#### [WHAT IS BEING ASKED]
Edit the passage from the logistic regression excerpt, starting with "Table 2 Univariate" and going on through "regression screening important features.", so that "Lasso regression" becomes "Ridge regression", and give the edited passage.

#### [EXCERPT TO READ]
▼
Patient’s Characteristics and Logistic Regression Analyses

Table 1 presents the baseline characteristics of the training and validation cohorts. The patient data were randomly divided into training and validation sets at a 7:3 ratio. The training set (n = 946) underwent SMOTEprocessing, with Figure 2A illustrating the distribution of sample categories before and after SMOTE application. The validation set (n = 253) remained unprocessed for comparative analysis.Statistical analysis revealed significant differences (p < 0.05) in 12 characteristic variables between the cohorts: gestational age, birth weight, NHAGIs status, delivery mode, parity, milk source, nasogastric feeding, intrauterine distress, hypothermia, respiratory failure, respiratory distress syndrome, and ventilator use.Table 2 displays the results of logistic regression analyses performed on the training set. The analysis identified several statistically significant predictive factors (p < 0.05), including gestational age, PLT, NE, delivery mode, milk source, nasogastric feeding, probiotic administration, intrauterine distress, central venous catheterizationand pregnancy-induced hypertension.

Table 2 Univariate and Multivariate Logistic Regression Analysis of the Training Set

Figure 2 (A) The distribution of the class labels of the samples before and after applying SMOTE to the training set. (B) The result of Boruta algorithm screening important features. (C and D) The result of Lasso regression screening important features.
▲
#### [SOURCE MATERIAL]
▼
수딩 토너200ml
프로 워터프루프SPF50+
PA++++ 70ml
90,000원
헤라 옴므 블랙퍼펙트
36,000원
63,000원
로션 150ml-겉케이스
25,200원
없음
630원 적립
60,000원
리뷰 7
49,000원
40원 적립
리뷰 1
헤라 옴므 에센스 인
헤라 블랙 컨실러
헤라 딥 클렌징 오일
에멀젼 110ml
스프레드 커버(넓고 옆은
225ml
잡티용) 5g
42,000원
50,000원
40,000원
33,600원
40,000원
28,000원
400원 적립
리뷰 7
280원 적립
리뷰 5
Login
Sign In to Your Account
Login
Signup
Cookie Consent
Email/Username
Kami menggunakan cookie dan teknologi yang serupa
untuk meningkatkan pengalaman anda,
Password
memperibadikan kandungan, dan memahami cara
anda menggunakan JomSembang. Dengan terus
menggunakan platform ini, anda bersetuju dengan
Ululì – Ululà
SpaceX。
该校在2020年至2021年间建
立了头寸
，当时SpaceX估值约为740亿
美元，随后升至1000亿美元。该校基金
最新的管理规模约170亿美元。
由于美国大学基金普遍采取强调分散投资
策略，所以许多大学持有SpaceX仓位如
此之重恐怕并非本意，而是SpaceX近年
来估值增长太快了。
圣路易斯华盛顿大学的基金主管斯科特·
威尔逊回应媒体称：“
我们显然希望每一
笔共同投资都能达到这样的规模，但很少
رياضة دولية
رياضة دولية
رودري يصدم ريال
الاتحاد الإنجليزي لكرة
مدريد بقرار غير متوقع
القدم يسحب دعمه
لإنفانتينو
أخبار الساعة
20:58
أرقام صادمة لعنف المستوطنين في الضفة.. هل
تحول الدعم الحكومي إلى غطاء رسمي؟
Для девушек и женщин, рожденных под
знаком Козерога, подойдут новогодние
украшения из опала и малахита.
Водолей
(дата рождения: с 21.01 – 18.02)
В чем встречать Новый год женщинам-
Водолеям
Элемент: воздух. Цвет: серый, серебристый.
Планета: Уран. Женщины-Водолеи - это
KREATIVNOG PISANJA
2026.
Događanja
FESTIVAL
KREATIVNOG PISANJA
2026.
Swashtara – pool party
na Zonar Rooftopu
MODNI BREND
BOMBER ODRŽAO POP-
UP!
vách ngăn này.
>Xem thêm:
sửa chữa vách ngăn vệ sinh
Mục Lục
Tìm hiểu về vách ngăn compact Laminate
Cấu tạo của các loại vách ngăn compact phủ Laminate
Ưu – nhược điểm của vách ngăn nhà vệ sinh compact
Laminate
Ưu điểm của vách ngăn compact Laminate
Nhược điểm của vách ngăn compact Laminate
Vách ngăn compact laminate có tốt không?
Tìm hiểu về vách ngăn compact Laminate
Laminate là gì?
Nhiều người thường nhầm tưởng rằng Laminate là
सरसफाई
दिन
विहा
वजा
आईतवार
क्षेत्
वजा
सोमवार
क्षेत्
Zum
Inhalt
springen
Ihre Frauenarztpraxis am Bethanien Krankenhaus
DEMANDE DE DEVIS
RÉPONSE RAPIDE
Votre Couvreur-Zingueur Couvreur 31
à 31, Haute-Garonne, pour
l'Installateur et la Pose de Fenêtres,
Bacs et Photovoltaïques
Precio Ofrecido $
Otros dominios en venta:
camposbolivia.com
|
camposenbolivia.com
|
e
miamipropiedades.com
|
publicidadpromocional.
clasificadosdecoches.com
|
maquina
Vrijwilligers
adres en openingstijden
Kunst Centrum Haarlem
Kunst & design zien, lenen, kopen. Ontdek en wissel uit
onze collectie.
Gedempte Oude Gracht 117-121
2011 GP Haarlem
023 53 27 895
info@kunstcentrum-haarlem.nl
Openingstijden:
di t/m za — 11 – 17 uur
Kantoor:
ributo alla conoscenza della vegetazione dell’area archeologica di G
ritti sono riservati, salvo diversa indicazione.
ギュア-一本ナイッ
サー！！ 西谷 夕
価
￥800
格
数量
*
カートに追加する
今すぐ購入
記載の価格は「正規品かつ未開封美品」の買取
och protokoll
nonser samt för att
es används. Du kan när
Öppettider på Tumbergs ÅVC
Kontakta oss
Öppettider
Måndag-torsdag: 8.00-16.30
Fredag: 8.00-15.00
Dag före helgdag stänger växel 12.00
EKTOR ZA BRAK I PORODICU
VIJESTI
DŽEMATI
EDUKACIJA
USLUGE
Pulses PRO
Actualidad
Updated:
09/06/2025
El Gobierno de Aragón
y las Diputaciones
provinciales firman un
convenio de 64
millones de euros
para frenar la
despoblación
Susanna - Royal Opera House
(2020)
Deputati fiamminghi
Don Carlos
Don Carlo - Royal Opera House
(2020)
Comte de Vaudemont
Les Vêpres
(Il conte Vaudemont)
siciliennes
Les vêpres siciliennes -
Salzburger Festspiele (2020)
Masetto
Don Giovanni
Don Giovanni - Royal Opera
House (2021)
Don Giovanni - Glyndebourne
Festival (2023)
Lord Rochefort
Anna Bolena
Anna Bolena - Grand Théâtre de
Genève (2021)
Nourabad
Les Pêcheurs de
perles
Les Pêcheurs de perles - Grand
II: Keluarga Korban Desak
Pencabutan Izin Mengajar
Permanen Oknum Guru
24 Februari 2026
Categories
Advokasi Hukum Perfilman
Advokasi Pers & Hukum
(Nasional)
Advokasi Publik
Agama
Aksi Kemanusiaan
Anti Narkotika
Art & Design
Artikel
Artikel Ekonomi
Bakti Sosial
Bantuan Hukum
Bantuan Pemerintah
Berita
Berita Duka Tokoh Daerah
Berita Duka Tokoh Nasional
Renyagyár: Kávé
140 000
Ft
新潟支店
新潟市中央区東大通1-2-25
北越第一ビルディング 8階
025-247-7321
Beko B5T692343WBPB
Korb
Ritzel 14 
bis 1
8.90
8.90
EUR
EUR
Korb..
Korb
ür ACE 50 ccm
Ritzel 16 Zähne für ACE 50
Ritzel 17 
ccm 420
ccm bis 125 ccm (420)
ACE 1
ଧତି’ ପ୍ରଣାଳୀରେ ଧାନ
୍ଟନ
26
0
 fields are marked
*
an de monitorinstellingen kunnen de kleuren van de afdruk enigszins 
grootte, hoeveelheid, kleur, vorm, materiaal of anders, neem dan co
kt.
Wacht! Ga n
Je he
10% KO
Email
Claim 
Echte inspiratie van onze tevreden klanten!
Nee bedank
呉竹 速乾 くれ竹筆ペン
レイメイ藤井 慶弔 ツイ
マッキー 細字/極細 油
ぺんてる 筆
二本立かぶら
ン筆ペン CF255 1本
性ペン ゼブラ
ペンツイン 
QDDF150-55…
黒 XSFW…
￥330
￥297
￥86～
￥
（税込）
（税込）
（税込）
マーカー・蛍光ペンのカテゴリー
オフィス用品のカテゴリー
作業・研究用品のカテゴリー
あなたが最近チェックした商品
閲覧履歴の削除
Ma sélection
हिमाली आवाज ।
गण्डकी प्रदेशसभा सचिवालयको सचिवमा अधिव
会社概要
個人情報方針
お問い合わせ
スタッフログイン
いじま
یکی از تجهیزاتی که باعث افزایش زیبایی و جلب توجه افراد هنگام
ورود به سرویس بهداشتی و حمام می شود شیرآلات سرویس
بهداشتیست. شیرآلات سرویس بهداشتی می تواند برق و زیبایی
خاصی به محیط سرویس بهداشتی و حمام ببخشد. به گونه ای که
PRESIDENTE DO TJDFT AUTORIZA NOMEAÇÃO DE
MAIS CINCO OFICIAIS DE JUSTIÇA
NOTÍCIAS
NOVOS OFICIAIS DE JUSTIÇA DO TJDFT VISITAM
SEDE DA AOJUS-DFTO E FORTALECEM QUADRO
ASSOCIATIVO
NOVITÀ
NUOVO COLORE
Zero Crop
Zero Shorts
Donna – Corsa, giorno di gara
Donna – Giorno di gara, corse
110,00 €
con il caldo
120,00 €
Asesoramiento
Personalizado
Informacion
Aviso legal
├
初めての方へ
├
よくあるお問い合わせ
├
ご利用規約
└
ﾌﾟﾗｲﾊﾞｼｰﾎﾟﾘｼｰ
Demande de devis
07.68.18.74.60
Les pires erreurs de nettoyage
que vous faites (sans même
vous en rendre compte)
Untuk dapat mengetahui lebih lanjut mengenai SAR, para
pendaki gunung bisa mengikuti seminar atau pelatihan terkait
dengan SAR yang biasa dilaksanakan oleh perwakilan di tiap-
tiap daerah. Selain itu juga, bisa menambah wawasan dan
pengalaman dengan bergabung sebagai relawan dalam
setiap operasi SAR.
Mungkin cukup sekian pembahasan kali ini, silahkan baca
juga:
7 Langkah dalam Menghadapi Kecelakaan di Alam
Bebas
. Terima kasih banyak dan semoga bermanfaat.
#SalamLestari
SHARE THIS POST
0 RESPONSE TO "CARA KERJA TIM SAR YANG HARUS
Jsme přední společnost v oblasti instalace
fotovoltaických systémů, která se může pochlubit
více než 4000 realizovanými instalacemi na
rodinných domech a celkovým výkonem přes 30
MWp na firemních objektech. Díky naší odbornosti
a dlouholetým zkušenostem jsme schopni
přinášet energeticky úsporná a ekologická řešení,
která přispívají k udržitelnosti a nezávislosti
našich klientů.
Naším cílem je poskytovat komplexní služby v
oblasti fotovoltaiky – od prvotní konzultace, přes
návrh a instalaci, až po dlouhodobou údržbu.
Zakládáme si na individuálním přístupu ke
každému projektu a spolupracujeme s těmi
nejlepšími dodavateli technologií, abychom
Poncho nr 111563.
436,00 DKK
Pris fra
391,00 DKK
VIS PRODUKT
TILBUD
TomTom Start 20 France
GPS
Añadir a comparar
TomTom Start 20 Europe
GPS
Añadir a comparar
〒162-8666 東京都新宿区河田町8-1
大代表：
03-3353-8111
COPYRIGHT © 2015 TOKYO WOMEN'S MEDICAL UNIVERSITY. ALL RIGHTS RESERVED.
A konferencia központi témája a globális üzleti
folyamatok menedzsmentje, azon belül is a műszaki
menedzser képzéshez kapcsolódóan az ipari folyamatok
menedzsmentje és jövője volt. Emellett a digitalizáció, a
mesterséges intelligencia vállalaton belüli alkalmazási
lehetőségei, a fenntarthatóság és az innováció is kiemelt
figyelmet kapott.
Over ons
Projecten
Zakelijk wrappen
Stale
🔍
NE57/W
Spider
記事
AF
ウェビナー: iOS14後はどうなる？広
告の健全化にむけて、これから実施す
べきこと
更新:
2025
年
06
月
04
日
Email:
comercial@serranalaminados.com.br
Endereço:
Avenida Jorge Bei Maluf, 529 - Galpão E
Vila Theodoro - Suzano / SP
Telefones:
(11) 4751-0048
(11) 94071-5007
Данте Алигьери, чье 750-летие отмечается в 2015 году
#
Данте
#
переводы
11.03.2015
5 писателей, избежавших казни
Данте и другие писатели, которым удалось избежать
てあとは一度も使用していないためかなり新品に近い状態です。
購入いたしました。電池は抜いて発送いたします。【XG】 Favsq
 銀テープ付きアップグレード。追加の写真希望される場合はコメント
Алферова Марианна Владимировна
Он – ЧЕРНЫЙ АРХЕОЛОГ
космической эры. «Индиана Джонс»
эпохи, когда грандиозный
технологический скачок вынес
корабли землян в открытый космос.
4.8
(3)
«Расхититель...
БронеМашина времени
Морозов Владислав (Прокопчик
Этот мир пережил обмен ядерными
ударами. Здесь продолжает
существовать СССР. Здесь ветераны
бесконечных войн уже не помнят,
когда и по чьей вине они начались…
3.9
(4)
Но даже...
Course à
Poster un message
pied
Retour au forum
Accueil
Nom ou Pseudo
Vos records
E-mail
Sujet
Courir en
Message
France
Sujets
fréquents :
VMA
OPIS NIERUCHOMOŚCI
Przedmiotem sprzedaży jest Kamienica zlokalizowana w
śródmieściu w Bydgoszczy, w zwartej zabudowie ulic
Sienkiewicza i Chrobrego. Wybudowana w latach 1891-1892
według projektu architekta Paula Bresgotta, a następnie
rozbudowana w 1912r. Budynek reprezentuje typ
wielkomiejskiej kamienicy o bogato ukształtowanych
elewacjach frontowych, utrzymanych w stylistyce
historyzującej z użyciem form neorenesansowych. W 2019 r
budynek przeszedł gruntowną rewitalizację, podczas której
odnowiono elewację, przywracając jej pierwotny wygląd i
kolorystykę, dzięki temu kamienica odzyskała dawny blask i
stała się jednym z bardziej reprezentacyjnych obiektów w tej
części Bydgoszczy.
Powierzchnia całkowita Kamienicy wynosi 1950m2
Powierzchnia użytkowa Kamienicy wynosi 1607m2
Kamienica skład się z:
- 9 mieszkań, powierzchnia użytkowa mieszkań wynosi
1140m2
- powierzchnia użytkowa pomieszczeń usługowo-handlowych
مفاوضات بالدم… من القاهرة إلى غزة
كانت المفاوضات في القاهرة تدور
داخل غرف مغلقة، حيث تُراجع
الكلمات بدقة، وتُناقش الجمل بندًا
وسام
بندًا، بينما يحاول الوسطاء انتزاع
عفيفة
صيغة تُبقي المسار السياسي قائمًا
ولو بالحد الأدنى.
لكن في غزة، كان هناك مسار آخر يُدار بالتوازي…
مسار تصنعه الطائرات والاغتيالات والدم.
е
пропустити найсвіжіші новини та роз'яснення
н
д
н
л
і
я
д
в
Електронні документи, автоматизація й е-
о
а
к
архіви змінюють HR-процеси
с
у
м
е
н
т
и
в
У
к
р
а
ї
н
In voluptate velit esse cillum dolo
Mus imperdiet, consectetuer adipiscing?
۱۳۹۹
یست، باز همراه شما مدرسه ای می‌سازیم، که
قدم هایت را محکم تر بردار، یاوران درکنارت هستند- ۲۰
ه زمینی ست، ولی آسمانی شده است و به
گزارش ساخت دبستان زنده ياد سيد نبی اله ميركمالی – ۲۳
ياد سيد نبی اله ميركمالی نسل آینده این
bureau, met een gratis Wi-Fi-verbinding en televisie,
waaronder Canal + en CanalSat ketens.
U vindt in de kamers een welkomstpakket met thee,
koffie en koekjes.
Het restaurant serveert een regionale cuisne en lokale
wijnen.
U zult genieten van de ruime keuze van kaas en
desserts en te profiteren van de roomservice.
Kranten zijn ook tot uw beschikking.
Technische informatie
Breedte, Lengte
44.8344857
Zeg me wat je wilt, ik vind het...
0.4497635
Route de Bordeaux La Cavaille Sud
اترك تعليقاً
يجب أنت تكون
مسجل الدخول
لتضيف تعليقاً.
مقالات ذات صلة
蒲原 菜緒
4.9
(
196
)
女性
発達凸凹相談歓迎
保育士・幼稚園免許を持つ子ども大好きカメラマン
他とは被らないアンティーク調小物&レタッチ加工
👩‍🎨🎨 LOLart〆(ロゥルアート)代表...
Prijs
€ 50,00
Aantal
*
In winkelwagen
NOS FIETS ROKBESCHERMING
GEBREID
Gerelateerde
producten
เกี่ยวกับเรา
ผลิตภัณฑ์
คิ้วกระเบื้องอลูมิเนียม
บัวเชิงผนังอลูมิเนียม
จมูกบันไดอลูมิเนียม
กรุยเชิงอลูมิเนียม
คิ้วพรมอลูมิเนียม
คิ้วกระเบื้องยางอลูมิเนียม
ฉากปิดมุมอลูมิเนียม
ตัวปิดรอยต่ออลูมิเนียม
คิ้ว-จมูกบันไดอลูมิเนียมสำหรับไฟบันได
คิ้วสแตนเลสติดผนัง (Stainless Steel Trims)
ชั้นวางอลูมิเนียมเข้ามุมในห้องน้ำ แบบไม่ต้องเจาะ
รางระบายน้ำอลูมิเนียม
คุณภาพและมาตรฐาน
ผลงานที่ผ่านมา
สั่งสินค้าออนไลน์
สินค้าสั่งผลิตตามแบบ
▲
#### [ANSWER TO THIS EXERCISE]
Table 2 Univariate and Multivariate Logistic Regression Analysis of the Training Set

Figure 2 (A) The distribution of the class labels of the samples before and after applying SMOTE to the training set. (B) The result of Boruta algorithm screening important features. (C and D) The result of Ridge regression screening important features.